The treatment effect of the addition of docetaxel to ADT plus RT on OS also differed in men with PSA levels <4 ng/mL versus men with PSAs of 4-20 ng/mL (adjusted HR 0.27 and 1.51, respectively), driven by less prostate-specific mortality in the docetaxel arm (0% vs 28.57%, respectively), the authors explained.
“We looked into that PSA <4 subgroup and found there was a huge benefit there, but because the study wasn’t designed to look specifically in that subgroup, it’s hypothesis generating,” D’Amico said. He added that his group is partnering with other trials (RTOG 0521 and STAMPEDE) for a meta-analysis to further explore that possible survival benefit in that small subset of patients.

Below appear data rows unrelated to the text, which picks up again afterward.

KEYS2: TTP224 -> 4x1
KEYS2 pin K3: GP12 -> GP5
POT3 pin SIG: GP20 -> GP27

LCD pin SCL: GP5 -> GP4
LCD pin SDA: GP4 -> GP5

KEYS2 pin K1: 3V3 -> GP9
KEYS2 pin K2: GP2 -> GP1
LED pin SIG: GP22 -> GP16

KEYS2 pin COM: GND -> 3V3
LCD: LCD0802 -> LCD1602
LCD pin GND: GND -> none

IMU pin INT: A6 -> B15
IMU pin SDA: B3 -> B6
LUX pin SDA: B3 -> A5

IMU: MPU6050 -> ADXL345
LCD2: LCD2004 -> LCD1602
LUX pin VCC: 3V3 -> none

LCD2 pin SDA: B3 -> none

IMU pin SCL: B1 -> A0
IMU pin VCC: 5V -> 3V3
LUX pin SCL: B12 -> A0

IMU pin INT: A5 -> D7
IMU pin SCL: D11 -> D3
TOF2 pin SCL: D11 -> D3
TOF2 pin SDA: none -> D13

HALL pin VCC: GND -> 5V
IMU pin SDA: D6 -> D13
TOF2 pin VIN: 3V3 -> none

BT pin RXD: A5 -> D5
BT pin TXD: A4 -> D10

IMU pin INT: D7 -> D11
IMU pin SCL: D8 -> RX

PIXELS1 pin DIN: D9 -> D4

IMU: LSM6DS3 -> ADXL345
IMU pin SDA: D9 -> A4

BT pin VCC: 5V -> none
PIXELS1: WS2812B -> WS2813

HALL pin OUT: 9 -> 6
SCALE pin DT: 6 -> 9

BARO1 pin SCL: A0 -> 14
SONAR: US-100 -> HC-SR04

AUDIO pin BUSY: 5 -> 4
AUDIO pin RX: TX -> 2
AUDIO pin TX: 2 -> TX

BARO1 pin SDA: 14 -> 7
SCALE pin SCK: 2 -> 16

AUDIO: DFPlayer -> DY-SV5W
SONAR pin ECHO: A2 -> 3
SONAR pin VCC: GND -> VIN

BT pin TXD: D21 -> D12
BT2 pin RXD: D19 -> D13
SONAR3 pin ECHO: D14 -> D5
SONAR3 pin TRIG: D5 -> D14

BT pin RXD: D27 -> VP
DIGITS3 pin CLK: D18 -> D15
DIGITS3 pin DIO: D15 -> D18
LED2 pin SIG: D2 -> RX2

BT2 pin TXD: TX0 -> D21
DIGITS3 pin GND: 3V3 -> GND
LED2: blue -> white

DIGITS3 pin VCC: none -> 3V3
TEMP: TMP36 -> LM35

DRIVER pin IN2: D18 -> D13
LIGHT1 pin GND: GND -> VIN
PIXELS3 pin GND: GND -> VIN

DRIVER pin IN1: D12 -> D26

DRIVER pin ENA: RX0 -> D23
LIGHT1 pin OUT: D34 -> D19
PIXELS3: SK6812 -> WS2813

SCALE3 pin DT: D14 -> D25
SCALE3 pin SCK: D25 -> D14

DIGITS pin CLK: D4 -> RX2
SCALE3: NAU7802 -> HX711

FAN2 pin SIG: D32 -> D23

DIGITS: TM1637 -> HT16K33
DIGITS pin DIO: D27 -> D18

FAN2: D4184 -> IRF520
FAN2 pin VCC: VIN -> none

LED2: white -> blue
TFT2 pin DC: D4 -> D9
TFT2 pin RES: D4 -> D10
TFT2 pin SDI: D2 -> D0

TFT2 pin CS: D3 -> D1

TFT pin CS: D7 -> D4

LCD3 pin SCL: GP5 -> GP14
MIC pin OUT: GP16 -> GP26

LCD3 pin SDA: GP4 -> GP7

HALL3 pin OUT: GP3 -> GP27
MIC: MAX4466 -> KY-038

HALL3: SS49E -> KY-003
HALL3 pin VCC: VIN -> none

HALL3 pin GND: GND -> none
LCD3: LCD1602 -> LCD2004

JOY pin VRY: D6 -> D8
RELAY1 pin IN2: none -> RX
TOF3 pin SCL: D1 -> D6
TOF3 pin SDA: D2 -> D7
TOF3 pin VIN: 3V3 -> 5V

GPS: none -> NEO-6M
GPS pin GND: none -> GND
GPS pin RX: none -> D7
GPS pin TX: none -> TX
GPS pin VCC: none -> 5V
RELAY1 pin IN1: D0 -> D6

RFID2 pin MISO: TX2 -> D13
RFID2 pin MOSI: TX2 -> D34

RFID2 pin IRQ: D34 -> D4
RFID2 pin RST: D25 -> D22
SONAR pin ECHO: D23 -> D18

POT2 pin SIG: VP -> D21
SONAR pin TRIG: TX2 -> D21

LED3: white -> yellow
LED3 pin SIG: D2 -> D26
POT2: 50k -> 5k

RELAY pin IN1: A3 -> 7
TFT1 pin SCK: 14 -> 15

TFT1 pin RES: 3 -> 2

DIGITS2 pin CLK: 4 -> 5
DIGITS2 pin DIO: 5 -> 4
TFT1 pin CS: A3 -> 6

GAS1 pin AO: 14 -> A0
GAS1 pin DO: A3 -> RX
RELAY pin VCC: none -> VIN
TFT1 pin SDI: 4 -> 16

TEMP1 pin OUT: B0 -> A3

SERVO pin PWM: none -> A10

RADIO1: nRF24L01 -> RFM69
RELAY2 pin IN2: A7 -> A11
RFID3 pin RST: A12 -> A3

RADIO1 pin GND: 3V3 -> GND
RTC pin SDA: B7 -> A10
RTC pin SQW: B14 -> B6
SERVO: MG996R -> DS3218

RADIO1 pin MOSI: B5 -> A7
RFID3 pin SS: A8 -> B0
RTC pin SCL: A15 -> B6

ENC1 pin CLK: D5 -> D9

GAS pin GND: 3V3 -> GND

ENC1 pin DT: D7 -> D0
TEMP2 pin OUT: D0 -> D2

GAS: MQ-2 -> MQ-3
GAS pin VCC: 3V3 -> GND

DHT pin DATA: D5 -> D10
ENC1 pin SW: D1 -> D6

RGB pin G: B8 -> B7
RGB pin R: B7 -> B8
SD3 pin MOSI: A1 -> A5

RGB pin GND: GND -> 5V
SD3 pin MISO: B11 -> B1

“This small group is not inconsequential,” D’Amico pointed out. “This is the group of men who have the highest rate of deaths from prostate cancer. The vast majority — more than 50% — go on to die from prostate cancer when you just give them standard treatment. So this is a group with an unmet need, and if docetaxel really has an impact in this group, it will be practice changing.”
As for the finding of a reduction in RT-inducted cancers, D’Amico noted that docetaxel is a radiosensitizer, “and since radiation mutates cells, and it’s those cells that go on to create new cancers, maybe docetaxel is potent enough to kill those cells that are mutated.”
“And this finding is not hypothesizing — it is robust,” he stressed.
D’Amico and colleagues noted that the potential future availability of oral docetaxel, with its more favorable toxicity profile than IV docetaxel, “provides the opportunity to study oral docetaxel use to reduce the risk of RT-induced cancer with minimal patient impact and across a wide variety of cancers where RT and docetaxel use is part of the management approach.”
The study was supported by Sanofi and AstraZeneca
D’Amico disclosed no relationships with industry. Co-authors disclosed multiple relationships with industry.